Battle of Ideas: Privacy is Dead. Long Live Privacy? is a long video but well worth watching (it is divided into sections so doesn’t have to be seen in one go). The description says: “For many of us, divulging intimate details of our private lives via social networking websites like MySpace and Facebook has become the norm. But information and communication technologies have also facilitated surveillance and data gathering by government and big businesses. While in some contexts we seem so ready to give up our privacy, in others we seem increasingly anxious to protect it.”

The debate was hosted by the Institute of Ideas and features six excellent speakers who talk about designing technology so that it doesn’t violate privacy, the social and political debates – or lack thereof – around notions of what is public and what is private, and the effects of social media and new technology.

I found this very interesting as bridging a couple of themes that have been on my mind after hearing a talk by Matthew of 6consulting – a social media monitoring and engagement company.
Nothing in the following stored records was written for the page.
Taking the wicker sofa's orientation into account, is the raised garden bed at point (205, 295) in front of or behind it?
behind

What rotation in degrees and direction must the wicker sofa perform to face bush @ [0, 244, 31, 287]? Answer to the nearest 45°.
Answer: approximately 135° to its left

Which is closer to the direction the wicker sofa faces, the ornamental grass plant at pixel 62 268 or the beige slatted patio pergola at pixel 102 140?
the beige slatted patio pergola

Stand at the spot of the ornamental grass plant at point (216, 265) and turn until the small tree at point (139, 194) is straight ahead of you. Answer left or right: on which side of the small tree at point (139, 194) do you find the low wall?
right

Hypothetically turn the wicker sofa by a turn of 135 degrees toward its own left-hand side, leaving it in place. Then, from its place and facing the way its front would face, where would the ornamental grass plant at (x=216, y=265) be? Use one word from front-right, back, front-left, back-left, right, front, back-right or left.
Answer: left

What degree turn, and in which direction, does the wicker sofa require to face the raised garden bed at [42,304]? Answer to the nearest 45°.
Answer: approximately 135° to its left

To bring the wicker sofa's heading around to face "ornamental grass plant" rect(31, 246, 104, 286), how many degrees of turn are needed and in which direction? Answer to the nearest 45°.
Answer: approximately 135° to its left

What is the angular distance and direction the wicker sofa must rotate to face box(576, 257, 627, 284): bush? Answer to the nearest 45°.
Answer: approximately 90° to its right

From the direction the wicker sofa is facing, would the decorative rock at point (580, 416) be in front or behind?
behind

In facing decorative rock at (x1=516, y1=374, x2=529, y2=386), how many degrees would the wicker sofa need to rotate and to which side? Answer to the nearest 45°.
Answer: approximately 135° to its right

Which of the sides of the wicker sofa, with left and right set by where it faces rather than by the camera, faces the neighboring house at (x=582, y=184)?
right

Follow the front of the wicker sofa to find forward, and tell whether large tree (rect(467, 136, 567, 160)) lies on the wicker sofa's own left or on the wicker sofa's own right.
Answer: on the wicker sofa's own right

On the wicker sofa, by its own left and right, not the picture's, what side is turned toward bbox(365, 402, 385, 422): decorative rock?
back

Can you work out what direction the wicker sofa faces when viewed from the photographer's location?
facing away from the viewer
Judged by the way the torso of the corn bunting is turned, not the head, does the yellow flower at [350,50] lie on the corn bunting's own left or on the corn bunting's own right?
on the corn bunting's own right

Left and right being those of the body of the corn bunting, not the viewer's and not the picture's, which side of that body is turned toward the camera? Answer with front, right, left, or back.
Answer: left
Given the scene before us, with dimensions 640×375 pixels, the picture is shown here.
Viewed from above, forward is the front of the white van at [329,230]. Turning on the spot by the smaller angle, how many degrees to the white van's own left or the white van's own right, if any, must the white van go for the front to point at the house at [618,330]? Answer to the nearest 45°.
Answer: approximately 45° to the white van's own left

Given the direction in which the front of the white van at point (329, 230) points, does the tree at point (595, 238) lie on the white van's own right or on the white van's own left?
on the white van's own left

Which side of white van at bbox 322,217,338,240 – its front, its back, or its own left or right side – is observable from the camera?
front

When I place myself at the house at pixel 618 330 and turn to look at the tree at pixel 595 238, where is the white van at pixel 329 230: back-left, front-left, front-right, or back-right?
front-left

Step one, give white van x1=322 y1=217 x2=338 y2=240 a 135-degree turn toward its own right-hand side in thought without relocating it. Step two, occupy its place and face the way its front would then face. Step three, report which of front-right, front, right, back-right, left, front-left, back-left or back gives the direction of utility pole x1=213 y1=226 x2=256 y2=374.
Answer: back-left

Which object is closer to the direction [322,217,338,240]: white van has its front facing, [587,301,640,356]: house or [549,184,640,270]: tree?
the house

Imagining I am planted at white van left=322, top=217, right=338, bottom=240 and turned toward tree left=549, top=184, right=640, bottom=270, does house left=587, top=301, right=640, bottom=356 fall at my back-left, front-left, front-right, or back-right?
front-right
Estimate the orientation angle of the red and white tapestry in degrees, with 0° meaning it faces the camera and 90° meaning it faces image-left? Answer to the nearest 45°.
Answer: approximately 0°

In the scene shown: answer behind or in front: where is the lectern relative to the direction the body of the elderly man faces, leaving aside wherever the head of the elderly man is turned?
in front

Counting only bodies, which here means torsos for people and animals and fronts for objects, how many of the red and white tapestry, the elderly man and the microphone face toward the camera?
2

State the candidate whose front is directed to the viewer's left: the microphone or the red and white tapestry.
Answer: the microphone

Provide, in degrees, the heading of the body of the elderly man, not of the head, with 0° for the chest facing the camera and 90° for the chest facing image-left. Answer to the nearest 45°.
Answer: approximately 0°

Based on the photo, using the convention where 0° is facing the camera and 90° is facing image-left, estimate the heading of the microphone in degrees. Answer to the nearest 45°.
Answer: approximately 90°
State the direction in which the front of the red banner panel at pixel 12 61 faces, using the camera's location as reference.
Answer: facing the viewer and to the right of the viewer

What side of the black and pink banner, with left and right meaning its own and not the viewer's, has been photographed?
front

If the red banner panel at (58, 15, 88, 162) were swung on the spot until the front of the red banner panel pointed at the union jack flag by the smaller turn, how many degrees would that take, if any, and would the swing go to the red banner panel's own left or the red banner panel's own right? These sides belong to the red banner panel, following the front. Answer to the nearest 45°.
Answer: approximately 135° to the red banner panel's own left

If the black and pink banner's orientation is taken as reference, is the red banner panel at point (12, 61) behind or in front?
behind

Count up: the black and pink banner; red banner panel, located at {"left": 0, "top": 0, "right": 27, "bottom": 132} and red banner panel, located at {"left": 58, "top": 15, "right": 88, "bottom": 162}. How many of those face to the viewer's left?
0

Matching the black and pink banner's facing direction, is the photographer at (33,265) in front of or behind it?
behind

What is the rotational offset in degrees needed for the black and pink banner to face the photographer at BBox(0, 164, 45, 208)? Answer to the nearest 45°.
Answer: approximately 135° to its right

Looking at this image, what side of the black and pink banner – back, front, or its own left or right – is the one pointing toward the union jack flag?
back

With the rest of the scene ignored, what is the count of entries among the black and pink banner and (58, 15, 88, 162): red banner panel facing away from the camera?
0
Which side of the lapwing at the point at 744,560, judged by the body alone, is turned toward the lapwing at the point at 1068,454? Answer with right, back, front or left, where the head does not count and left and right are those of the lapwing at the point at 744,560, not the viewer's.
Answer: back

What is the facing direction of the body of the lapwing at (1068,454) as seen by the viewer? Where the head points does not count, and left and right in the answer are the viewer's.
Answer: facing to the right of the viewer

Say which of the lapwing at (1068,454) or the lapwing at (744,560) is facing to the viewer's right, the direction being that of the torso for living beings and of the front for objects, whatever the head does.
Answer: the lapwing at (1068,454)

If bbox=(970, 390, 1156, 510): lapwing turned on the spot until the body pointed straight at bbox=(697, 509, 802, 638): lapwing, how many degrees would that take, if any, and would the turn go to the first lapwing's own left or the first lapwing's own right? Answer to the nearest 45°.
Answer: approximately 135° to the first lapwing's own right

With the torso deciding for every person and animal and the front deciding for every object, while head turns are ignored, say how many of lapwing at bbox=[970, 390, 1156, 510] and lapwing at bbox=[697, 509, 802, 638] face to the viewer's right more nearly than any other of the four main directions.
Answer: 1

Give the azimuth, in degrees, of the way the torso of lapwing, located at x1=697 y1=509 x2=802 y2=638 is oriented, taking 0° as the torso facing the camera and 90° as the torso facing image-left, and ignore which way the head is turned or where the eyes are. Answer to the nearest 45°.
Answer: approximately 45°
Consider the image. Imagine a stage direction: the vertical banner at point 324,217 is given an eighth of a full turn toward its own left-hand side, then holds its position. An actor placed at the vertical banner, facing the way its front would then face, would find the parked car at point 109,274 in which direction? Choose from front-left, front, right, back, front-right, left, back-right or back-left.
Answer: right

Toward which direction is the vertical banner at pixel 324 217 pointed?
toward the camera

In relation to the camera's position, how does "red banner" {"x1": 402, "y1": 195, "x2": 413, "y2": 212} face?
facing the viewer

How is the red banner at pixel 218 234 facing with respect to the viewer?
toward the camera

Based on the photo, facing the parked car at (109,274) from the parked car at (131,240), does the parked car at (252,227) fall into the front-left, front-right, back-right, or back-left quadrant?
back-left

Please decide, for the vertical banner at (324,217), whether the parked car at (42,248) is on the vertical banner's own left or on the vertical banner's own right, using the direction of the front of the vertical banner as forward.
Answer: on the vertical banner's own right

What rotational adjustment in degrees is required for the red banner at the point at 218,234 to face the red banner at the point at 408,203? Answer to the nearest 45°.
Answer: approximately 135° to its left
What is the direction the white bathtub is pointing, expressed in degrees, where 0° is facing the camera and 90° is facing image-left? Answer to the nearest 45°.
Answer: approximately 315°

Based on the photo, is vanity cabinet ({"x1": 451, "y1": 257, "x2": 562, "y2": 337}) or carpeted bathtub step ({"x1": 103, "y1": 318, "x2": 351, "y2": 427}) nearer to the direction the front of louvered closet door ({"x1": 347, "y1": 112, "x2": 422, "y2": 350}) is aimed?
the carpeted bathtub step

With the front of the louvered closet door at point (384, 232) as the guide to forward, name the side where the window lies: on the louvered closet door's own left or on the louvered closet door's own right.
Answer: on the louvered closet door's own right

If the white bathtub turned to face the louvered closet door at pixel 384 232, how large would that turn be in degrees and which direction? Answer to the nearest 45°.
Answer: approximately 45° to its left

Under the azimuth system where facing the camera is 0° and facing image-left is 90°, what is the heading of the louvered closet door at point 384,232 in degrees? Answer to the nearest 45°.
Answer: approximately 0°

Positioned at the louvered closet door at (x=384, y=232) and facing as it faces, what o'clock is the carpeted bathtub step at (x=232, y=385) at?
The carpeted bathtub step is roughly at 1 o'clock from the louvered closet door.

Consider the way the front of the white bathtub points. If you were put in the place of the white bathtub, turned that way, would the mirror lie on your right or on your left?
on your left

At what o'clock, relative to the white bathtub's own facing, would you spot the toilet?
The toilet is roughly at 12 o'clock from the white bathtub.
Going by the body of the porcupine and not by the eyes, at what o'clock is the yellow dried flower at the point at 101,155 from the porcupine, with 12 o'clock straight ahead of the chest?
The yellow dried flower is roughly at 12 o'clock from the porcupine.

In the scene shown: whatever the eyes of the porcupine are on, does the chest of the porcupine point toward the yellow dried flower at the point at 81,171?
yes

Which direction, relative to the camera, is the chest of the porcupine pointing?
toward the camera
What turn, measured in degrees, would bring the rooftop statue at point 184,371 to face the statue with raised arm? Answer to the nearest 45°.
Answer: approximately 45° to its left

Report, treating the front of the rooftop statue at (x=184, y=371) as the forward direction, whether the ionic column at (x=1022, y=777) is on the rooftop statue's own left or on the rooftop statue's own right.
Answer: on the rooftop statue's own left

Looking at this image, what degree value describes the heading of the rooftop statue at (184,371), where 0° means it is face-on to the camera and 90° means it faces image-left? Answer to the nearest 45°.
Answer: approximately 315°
Firstly, the blurring of the lines between private and public in online spaces, which was also raised in relation to the national web archiving initiatives by the British Library and the Bibliothèque Nationale de France (BnF -which I wrote about in October) and secondly the idea that social media are taking over from traditional knowledge management. It has all left me wondering if social media will eat itself. It makes me think of science fiction stories about telepathy driving everyone crazy because actually knowing what people are thinking about you all the time is a nightmare!

I am a frequent user of social and real world networks and am also happy to have an online presence that is a public “performed” persona. However, I also like to have spaces where I can try out new and possibly crazy ideas in the company of friends without worrying that every off the wall idea is going to be preserved for ever more. I don’t want the world to see me “in rehearsal”, so does that mean I shouldn’t use social media spaces to experiment with ideas? If so, I can only try out ideas with the people I am geographically close to, which again seems to undermine part of the wonderful global connectivity of the online space. Closed, private networks, where we invite only people we can trust, get round this, but then you lose the power and appeal of the mass open networks.

So, how does this relate to taxonomies? Jeffrey Rosen talks about surveillance cameras being used as a tool for “classification and exclusion” of people – e.g. you are categorised as a shoplifter, so you are banned from the city centre, which links to Bowker and Star’s work on the politics of catgorisation of people in Sorting Things Out. I think that as knowledge workers, we are perhaps more aware than others of the potential uses and abuses of personal data and so we should be contributing to the debate on what information should be collected, classified, archived, and destroyed.